Loss function (Loss Function) : It is defined on a single sample , refers to the error of a sample, and measures the quality of a prediction of the model .
Cost Function (Cost Function) = Cost Function = Experience Risk : It is defined on the entire training set, and is the average of all sample errors , that is, the average of all loss function values , and measures the quality of the model prediction in the average sense.
Objective function (Object Function) = structural risk = empirical risk + regularization term = cost function + regularization term : refers to the function that needs to be optimized in the end, and generally refers to structural risk.

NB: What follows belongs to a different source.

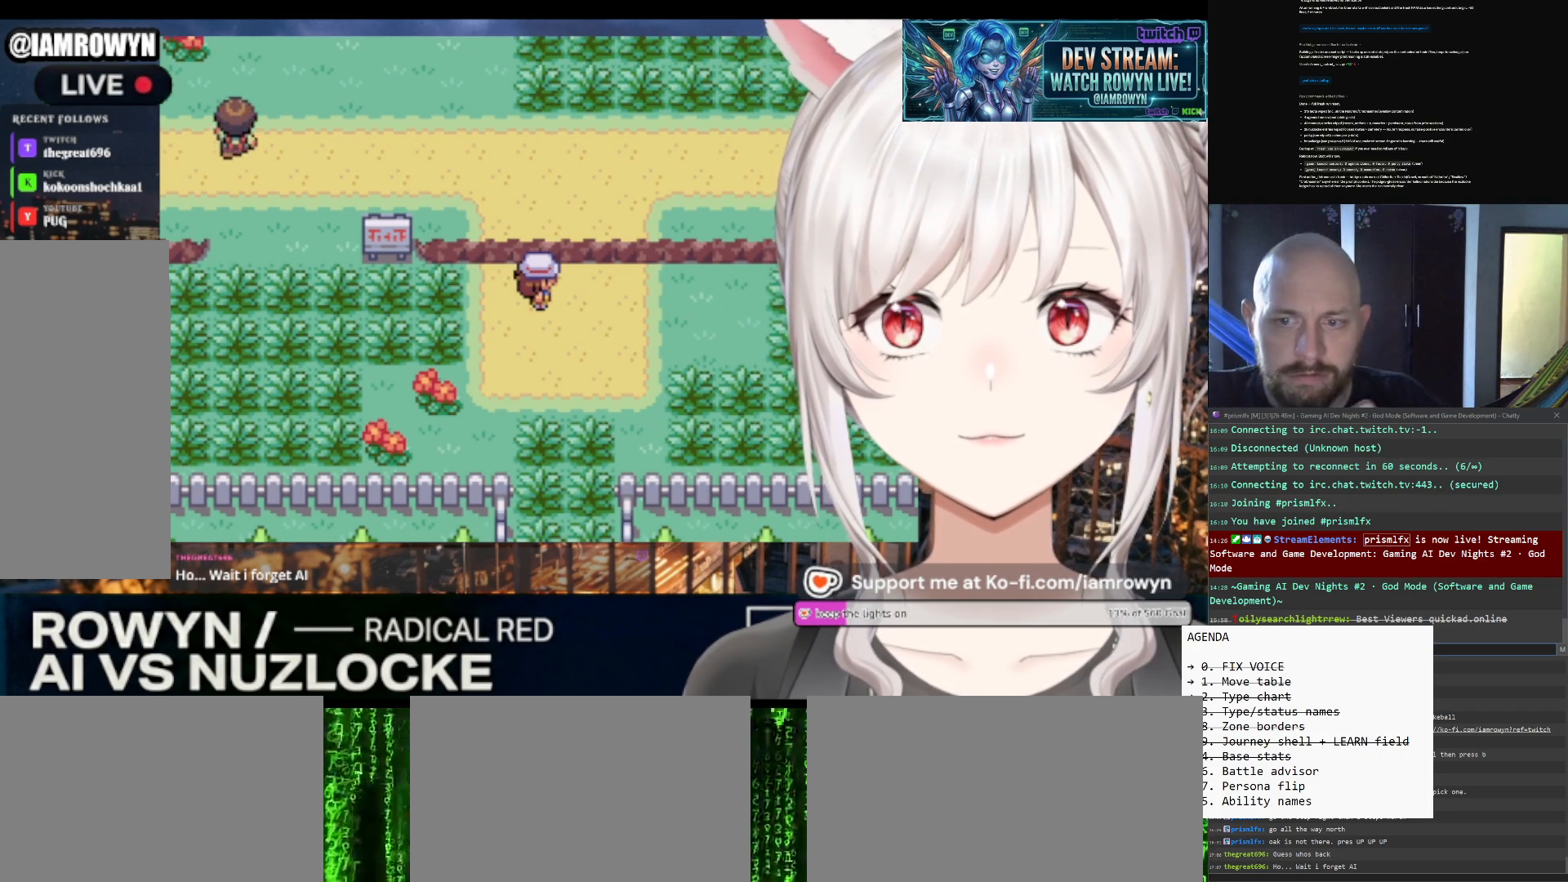
{"buttons": ["DPAD_RIGHT"], "events": []}
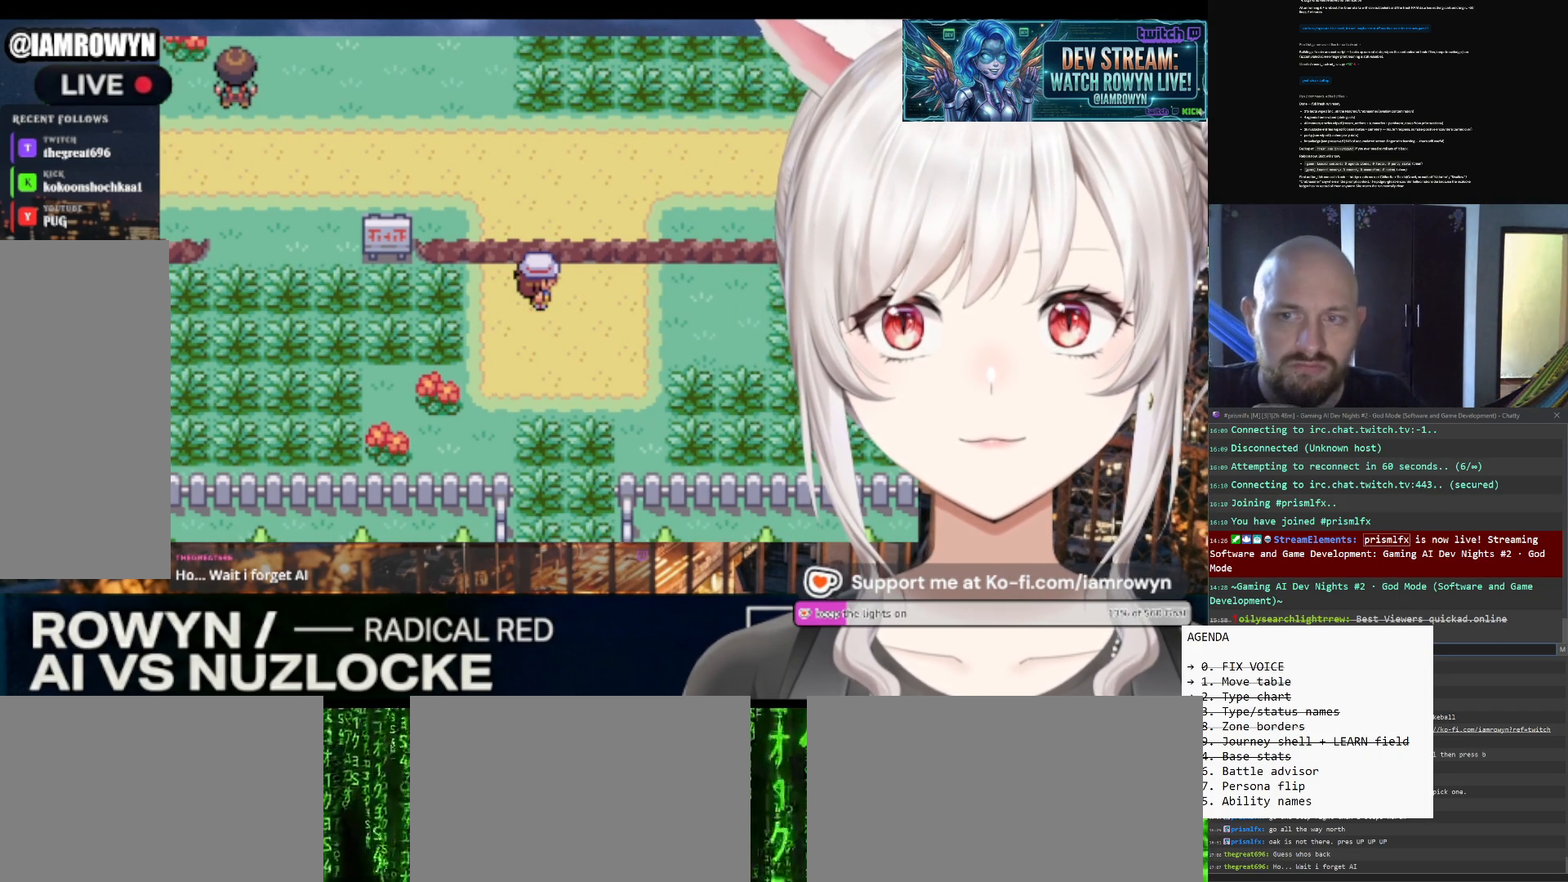
{"buttons": ["DPAD_RIGHT"], "events": []}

Regularizer = penalty term.

2. Loss function

1. Regression loss function

1.1 quadratic loss function

It is the single sample loss of MSE, also known as squared loss (squared loss), which refers to the square of the difference between the predicted value and the actual value. Sometimes for the convenience of derivation, a 1/2 is multiplied in front.

1.2 Absolute (value) loss function (absolute loss function)

It is MAE single sample loss, also known as absolute deviation (absolute Loss). The meaning of this loss function is similar to the above, except that the absolute value is taken instead of the sum of squares, and the gap will not be magnified by the square.

1.3 Logarithmic loss function (logarithmic loss function)

Also known as the log likelihood loss function (loglikelihood loss function), this loss function is more difficult to understand. In fact, the loss function uses the idea of maximum likelihood estimation.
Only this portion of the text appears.